#### [Problem to work on]
Once the pictures are removed, restate the listing word for word.

#### [Given entries]
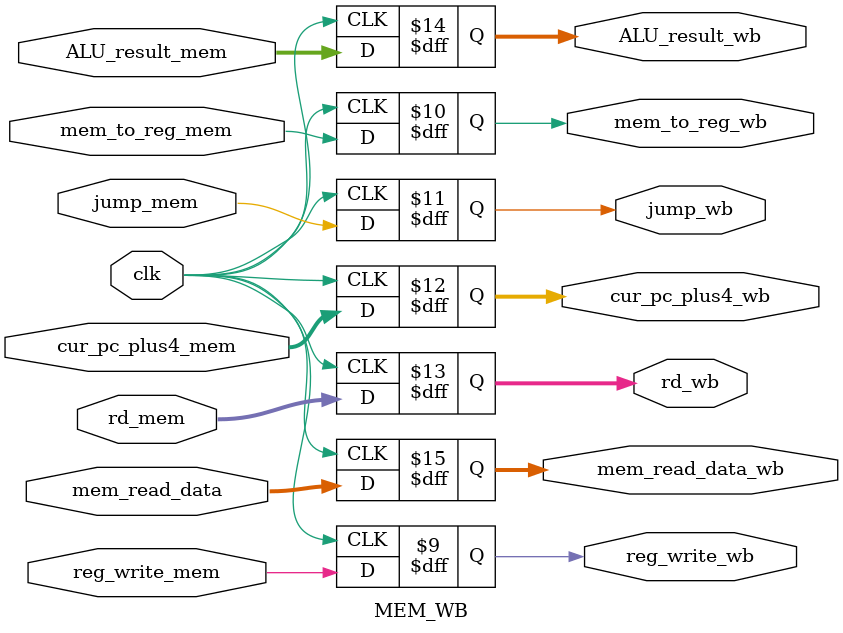
<source format=v>
`timescale 1 ns / 1 ps

module MEM_WB(
    input clk,
    input reg_write_mem,
    input mem_to_reg_mem, 
    input jump_mem,
    input [31:0] cur_pc_plus4_mem,
    input [4:0] rd_mem,
    input [31:0] ALU_result_mem,
    input [31:0] mem_read_data,
    output reg reg_write_wb = 0,
    output reg mem_to_reg_wb = 0,
    output reg jump_wb = 0,
    output reg [31:0] cur_pc_plus4_wb = 0,
    output reg [4:0] rd_wb = 0,
    output reg [31:0] ALU_result_wb = 0,
    output reg [31:0] mem_read_data_wb = 0
);

    always @(posedge clk) begin
        reg_write_wb <= reg_write_mem;
        mem_to_reg_wb <= mem_to_reg_mem;
        jump_wb <= jump_mem;
        cur_pc_plus4_wb <= cur_pc_plus4_mem;
        rd_wb <= rd_mem;
        mem_read_data_wb <= mem_read_data;
        ALU_result_wb <= ALU_result_mem;
    end

endmodule 

</source>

#### [Answer to this task]
<source format=v>
`timescale 1 ns / 1 ps

module MEM_WB(
    input clk,
    input reg_write_mem,
    input mem_to_reg_mem, 
    input jump_mem,
    input [31:0] cur_pc_plus4_mem,
    input [4:0] rd_mem,
    input [31:0] ALU_result_mem,
    input [31:0] mem_read_data,
    output reg reg_write_wb = 0,
    output reg mem_to_reg_wb = 0,
    output reg jump_wb = 0,
    output reg [31:0] cur_pc_plus4_wb = 0,
    output reg [4:0] rd_wb = 0,
    output reg [31:0] ALU_result_wb = 0,
    output reg [31:0] mem_read_data_wb = 0
);

    always @(posedge clk) begin
        reg_write_wb <= reg_write_mem;
        mem_to_reg_wb <= mem_to_reg_mem;
        jump_wb <= jump_mem;
        cur_pc_plus4_wb <= cur_pc_plus4_mem;
        rd_wb <= rd_mem;
        mem_read_data_wb <= mem_read_data;
        ALU_result_wb <= ALU_result_mem;
    end

endmodule 

</source>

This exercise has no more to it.